Not enough bang for the buck

Dec 9, 2009 13:08 GMT  ·  By

One of the biggest releases of 2009 was Halo 3: ODST, the non Master Chief shooter from Bungie that put the player in the combat boots of an Orbital Drop Shock Trooper dispatched to battle the Covenant in the middle on New Mombasa.

Even if the game managed some very good sales, especially for the amount of content it delivered, at least one man who worked on it feels that ODST could have been bigger if Microsoft, the publisher, had handled some aspects of the game out in a better way.

Lars Bakken, the lead designer who worked on ODST, told G4 in an interview that “I'm no PR expert, but it's pretty obvious the game had a series of stumbles; from the naming, to the initial E3 2008 countdown reveal failure, and finally pricing.
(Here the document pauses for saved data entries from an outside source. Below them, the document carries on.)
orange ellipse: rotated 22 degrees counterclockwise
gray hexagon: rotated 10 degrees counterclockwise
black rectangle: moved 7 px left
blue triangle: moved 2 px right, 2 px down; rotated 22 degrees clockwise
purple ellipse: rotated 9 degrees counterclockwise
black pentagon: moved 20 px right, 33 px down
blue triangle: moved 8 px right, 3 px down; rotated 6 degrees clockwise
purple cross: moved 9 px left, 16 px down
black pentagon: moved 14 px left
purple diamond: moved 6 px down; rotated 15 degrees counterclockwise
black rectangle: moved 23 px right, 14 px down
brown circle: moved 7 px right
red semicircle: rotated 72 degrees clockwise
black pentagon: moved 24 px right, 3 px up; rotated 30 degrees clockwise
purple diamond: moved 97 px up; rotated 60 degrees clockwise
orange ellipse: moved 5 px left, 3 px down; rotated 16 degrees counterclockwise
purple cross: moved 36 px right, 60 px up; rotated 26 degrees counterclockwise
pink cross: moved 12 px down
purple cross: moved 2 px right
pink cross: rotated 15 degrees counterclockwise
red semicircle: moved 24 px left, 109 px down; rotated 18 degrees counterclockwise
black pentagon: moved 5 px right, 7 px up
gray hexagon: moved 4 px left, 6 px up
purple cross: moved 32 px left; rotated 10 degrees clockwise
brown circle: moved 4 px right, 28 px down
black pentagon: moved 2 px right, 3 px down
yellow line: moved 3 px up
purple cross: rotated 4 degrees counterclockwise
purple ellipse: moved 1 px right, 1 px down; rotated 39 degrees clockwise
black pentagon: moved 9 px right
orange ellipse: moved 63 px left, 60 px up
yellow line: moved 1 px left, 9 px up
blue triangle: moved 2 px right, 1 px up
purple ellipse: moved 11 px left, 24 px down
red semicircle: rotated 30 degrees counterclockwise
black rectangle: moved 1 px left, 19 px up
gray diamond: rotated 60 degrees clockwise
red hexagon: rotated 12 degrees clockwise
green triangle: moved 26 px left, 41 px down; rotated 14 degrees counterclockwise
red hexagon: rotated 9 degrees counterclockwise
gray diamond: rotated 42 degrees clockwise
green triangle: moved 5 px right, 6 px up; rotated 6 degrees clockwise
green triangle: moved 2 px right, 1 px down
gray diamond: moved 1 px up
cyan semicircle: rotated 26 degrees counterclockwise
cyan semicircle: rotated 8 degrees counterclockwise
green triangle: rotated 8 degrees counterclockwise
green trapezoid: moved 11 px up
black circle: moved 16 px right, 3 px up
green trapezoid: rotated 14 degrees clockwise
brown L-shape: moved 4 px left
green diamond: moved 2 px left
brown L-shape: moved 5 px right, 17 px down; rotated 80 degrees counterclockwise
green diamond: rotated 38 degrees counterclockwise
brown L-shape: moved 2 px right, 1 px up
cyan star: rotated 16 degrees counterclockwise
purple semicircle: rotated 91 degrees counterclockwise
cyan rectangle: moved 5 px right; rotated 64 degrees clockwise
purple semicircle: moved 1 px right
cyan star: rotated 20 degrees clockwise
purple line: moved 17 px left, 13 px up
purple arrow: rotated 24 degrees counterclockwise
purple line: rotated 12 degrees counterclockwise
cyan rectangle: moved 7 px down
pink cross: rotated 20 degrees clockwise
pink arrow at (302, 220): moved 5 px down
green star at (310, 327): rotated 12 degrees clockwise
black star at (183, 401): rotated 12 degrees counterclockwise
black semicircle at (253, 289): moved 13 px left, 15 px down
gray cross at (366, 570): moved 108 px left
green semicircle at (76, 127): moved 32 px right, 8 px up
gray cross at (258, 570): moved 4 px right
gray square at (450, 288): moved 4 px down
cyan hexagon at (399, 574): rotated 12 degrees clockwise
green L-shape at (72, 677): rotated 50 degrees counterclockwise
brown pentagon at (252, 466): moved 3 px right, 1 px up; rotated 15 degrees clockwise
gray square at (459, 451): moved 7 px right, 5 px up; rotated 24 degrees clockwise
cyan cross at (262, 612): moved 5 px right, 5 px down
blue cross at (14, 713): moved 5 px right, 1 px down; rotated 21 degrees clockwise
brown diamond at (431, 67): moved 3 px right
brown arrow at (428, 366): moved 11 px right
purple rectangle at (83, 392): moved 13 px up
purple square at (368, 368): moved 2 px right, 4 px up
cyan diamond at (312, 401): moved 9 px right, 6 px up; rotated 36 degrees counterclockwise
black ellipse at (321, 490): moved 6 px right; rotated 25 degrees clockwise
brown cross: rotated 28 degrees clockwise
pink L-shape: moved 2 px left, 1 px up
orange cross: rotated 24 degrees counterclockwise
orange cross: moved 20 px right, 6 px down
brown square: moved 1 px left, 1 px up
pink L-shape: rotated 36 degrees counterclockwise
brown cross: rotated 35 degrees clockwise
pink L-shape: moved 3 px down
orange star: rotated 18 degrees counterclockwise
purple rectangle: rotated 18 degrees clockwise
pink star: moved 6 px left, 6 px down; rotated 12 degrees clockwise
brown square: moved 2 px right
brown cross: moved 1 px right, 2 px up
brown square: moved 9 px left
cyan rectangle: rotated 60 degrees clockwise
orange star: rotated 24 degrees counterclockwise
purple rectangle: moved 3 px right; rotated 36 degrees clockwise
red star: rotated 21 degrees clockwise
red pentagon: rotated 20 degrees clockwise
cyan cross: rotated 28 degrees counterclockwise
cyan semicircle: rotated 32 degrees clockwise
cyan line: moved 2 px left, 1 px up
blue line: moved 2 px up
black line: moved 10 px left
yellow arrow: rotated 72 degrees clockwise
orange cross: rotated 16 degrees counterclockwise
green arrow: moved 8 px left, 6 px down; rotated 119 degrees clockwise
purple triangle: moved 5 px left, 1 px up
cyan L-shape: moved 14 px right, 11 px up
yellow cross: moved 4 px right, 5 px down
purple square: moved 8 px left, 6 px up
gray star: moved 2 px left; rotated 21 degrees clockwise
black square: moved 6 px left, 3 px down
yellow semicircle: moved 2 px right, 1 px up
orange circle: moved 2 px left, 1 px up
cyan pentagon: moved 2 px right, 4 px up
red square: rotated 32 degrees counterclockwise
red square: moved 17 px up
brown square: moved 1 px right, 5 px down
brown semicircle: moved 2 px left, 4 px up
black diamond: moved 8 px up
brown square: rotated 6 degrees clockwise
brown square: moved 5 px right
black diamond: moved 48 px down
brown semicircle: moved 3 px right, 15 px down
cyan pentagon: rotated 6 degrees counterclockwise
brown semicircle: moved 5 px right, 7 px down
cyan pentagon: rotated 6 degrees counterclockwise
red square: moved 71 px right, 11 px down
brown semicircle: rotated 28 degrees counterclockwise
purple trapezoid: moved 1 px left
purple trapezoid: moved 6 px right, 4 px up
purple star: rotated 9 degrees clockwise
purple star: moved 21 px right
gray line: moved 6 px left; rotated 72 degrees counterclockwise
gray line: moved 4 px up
It would definitely be nice to have a do-over for the game introduction.”

While the whole presentation process for the game could have been improved, the big limiter in sales was probably the fact that it sold for the price of a full Xbox 360 title even if it introduced a small single player campaign, one new multiplayer mode in Firefight and a collection of the multiplayer maps that were previously released by Bungie.

It would have made sense for ODST to actually arrive as three separate pieces of DLC, one with the single player campaign, one with Firefight and the remaining with the maps, all of them priced at around 20 dollars, allowing players to pick and choose which element of the experience they want.

Bungie is still working on the Halo franchise, despite repeatedly saying that it plans to start a new gaming concept. Reach is set to be delivered in 2010 and will serve as a prequel to the entire Halo series with more Master Chief appearances and a promised bundle of interesting backstories.